Oración con María, madre del Señor

Compartir En


Lectura de la Palabra de Dios

Aleluya, aleluya, aleluya.

El Espíritu del Señor está sobre ti,
el que nacerá de ti será santo.

Aleluya, aleluya, aleluya.

Ezequiel 2,8-3,4

Y tú, hijo de hombre, escucha lo que voy a decirte, no seas rebelde como esa casa de rebeldía. Abre la boca y come lo que te voy a dar. Yo miré: vi una mano que estaba tendida hacia mí, y tenía dentro un libro enrollado. Lo desenrolló ante mi vista: estaba escrito por el anverso y por el reverso; había escrito: "Lamentaciones, gemidos y ayes." Y me dijo: "Hijo de hombre, come lo que se te ofrece; come este rollo y ve luego a hablar a la casa de Israel." Yo abrí mi boca y él me hizo comer el rollo, y me dijo: "Hijo de hombre, aliméntate y sáciate de este rollo que yo te doy." Lo comí y fue en mi boca dulce como la miel. Entonces me dijo: "Hijo de hombre, ve a la casa de Israel y háblales con mis palabras.

 

Aleluya, aleluya, aleluya.

He aquí Señor, a tus siervos:
hágase en nosotros según tu Palabra.

Aleluya, aleluya, aleluya.

El profeta recibe de Dios la misión a través de una especie de liturgia sacramental. En primer lugar le pide a Ezequiel que escuche y obedezca: "Hijo de hombre, escucha lo que voy a decirte; no seas rebelde". Todavía no sabe cuál es la tarea que le confía el Señor, pero la condición previa es escuchar la Palabra de Dios. Cuando estamos ante el Señor, ante todo tenemos que escuchar, porque solo quien escucha puede vivir la Palabra. Eso es la fe, que "viene de la predicación", como dirá el apóstol Pablo (Rm 10,17).
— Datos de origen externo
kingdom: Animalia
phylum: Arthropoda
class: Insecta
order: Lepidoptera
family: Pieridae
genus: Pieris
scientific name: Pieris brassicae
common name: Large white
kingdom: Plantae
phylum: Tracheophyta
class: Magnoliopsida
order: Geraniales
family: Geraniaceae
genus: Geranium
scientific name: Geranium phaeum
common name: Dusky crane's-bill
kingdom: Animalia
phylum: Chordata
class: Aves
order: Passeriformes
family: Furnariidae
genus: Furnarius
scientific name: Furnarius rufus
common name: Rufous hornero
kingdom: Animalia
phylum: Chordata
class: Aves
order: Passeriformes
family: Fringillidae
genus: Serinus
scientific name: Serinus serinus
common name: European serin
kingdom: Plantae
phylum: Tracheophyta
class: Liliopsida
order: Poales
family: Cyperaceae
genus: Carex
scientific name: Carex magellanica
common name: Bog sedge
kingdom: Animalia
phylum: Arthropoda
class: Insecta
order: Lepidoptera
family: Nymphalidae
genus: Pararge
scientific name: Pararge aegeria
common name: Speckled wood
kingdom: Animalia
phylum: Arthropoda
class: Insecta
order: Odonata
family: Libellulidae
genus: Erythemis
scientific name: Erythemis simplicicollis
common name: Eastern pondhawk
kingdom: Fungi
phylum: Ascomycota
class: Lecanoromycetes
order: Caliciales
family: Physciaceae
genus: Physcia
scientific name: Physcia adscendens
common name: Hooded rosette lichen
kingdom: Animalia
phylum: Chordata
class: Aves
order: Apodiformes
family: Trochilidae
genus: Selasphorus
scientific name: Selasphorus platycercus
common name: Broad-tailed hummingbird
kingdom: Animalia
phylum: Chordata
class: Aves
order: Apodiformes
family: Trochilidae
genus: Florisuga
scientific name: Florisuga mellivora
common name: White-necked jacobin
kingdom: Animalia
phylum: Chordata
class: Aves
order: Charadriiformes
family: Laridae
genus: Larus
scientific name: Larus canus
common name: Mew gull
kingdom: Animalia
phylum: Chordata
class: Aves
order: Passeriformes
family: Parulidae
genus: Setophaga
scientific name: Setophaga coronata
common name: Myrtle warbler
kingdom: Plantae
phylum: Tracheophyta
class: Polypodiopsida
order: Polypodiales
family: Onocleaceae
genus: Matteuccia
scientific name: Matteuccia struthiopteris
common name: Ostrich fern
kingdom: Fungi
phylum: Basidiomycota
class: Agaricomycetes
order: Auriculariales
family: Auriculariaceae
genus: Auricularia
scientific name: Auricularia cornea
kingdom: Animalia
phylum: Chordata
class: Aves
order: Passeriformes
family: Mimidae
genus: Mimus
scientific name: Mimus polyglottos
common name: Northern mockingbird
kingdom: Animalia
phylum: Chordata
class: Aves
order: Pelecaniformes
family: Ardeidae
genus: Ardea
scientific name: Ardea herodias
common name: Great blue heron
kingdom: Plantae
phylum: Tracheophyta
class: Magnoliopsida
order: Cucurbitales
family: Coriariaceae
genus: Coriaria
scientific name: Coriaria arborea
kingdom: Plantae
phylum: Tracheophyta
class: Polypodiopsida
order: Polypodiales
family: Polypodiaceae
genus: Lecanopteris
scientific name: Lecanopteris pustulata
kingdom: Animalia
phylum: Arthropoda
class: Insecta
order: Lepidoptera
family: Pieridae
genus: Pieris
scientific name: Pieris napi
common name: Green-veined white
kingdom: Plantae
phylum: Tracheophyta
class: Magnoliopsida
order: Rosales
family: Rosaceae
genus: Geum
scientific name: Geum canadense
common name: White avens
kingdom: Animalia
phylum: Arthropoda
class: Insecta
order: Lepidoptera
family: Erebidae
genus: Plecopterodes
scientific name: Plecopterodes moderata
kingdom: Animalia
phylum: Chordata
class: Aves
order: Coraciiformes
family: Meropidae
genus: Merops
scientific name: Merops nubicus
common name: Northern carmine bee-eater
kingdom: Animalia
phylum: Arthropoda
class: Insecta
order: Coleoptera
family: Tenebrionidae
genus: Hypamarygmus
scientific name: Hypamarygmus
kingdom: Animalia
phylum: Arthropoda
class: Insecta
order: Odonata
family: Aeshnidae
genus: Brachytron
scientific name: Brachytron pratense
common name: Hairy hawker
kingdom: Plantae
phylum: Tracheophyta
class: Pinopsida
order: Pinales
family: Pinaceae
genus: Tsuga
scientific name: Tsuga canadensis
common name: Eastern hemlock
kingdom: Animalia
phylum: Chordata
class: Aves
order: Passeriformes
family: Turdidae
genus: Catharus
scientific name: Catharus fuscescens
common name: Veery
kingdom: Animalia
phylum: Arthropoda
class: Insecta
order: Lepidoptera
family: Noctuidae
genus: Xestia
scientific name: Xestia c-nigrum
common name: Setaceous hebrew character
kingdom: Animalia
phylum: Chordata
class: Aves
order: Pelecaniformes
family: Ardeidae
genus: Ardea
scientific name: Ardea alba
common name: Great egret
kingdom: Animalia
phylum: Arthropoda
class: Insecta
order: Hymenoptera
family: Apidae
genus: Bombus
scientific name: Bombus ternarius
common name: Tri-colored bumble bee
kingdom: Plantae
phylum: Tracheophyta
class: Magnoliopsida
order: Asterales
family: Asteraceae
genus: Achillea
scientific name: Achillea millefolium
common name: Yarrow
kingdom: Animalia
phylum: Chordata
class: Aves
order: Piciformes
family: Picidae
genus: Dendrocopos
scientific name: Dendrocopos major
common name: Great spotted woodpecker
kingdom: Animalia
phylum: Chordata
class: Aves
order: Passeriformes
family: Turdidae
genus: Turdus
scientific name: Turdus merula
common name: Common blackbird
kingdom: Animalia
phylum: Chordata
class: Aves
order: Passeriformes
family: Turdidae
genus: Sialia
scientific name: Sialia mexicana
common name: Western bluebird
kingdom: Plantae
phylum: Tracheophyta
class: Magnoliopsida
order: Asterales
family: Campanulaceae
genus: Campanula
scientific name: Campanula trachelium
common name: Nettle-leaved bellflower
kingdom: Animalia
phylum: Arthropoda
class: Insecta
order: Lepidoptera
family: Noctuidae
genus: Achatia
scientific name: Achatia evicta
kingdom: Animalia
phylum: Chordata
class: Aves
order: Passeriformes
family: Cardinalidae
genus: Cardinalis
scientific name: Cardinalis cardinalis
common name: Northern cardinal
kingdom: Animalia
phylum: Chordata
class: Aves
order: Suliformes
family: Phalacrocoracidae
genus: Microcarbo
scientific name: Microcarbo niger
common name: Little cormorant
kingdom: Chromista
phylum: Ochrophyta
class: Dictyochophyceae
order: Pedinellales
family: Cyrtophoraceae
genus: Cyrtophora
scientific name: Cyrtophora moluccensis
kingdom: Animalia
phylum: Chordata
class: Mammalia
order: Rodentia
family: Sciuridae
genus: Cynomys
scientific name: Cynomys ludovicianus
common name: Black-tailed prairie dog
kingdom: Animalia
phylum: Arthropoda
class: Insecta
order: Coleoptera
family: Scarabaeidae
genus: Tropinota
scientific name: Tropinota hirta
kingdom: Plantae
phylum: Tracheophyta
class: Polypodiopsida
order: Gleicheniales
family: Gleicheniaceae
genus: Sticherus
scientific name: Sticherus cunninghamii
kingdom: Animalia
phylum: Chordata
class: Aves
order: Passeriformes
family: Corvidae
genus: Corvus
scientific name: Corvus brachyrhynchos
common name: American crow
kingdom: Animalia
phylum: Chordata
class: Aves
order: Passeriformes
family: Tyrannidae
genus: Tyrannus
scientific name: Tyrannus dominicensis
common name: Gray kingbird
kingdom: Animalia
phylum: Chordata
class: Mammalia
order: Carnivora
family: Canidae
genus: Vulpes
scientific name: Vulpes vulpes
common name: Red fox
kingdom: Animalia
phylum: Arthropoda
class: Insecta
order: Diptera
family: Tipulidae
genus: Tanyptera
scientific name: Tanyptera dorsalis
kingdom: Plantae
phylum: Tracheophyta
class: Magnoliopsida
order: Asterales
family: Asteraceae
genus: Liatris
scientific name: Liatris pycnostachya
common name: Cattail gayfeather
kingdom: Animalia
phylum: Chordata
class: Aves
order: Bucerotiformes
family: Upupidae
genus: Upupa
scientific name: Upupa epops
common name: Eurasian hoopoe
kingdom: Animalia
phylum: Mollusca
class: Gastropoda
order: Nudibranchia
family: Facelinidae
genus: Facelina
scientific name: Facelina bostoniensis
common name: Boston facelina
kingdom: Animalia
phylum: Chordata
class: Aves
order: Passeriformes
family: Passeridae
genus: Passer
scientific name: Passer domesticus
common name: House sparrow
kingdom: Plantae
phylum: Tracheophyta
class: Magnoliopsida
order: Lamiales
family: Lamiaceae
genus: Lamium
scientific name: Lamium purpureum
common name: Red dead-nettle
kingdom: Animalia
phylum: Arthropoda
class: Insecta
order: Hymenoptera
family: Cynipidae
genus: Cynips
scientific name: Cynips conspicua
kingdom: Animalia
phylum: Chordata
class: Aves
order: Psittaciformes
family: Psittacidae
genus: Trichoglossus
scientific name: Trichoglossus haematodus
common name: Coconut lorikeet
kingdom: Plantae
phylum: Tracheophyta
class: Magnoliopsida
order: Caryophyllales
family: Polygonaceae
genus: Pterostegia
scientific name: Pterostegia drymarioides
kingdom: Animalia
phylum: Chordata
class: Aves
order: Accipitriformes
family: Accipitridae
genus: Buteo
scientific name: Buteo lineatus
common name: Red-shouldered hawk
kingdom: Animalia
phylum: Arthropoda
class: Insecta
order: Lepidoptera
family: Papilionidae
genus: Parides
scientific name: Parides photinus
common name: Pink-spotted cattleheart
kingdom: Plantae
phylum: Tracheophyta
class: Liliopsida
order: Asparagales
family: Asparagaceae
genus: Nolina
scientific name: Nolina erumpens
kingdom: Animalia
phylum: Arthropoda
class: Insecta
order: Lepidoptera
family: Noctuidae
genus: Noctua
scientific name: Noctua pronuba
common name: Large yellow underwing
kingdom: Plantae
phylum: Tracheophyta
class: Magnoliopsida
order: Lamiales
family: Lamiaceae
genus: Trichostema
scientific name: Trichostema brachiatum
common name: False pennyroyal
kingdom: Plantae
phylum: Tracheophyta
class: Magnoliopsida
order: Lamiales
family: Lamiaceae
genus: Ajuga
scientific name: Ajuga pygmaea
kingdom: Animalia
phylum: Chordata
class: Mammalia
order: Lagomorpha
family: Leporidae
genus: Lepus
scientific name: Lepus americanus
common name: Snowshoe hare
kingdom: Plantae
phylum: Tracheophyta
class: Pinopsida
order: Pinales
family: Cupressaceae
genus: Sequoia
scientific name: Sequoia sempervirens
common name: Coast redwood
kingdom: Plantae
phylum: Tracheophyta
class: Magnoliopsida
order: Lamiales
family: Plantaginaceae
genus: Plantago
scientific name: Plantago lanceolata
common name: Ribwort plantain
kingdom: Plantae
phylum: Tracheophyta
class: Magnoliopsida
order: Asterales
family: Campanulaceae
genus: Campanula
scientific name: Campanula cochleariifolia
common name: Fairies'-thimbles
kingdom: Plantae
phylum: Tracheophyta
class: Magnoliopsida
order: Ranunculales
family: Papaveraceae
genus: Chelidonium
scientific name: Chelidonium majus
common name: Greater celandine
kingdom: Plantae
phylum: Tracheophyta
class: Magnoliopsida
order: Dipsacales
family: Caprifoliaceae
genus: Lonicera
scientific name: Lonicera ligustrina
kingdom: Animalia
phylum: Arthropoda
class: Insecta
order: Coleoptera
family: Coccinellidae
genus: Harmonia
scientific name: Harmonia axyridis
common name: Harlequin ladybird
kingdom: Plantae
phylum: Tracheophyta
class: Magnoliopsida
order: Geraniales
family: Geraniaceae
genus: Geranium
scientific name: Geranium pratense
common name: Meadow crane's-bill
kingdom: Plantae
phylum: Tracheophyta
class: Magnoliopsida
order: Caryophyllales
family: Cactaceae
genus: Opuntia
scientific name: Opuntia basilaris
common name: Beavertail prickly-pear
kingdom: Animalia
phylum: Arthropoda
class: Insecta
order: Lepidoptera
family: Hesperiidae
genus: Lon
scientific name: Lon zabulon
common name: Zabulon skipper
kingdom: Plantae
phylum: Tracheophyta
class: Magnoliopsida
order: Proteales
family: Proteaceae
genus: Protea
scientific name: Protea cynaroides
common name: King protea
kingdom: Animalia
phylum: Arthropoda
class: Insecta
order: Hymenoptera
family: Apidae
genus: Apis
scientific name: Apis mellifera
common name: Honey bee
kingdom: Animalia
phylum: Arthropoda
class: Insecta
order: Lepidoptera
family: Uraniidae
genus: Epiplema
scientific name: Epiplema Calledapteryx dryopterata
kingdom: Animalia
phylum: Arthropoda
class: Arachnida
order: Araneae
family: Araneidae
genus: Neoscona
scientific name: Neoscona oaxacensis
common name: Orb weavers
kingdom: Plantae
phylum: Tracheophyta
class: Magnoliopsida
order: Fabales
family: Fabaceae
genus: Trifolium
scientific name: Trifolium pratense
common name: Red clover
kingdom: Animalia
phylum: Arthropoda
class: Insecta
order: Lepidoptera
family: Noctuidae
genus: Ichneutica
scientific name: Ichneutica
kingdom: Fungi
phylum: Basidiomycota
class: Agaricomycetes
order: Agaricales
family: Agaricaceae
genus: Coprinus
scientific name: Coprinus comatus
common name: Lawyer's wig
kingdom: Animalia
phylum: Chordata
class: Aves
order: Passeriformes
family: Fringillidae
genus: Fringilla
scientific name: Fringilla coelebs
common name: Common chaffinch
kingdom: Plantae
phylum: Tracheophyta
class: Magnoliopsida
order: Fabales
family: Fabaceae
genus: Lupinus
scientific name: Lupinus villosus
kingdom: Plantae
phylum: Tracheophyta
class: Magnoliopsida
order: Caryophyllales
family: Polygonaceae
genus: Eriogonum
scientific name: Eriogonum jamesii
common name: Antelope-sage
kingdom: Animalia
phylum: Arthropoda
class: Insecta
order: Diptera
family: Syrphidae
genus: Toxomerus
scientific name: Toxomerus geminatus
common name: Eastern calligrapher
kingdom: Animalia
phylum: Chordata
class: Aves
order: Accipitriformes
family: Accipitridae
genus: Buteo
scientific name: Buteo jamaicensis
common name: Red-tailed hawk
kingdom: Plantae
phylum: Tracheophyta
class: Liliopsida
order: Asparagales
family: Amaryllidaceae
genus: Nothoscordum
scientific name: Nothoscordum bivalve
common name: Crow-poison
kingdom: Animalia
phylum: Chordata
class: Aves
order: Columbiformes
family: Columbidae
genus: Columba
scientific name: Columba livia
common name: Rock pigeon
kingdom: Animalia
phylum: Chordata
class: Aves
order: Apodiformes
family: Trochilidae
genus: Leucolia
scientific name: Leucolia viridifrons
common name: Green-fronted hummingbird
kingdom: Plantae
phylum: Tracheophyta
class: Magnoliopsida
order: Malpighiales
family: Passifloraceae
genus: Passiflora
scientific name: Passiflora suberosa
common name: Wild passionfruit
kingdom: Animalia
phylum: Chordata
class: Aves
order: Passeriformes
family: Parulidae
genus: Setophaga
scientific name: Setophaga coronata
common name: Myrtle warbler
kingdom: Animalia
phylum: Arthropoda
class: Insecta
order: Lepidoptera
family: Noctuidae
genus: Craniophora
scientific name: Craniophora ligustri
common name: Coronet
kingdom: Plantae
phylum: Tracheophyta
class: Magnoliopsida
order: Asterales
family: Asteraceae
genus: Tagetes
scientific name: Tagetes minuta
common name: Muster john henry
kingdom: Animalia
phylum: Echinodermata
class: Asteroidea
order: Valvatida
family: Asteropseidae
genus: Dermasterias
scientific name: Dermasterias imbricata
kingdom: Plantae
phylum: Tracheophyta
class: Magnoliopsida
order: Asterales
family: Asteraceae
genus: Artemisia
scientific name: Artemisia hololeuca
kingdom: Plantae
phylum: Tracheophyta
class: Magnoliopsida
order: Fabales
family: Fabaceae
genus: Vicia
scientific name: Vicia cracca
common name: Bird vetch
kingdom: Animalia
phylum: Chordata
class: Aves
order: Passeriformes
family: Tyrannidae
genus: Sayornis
Así pues, todos pueden ser creyentes si empiezan a confiar en esta Palabra que está, en primer lugar, en la Biblia. Como si quisiera mostrar el sentido y la verdad de lo que acaba de decir, el Señor lo invita a comer un "libro enrollado", símbolo de la Palabra que el profeta debe escuchar y también leer. En aquella época, efectivamente, se escribía en "libros enrollados" de pergamino. Estos contenían lo que el Señor quería comunicar y que debía entrar en lo más profundo del corazón y de la carne misma del profeta, porque la Palabra de Dios es su alimento y el nuestro, lo que alimenta nuestra vida y puede alimentar también la vida de los demás. Por eso el profeta es aquel que, ante todo, debe comunicar esta Palabra para que pueda saciar el hambre de todos los que tendrán la gracia y la alegría de escucharla y de alimentarse de aquel libro enrollado. Debe alimentarse de las Santas Escrituras hasta convertirse él mismo en palabra viva, es decir, debe comunicarla con sus palabras, con su vida, con sus gestos.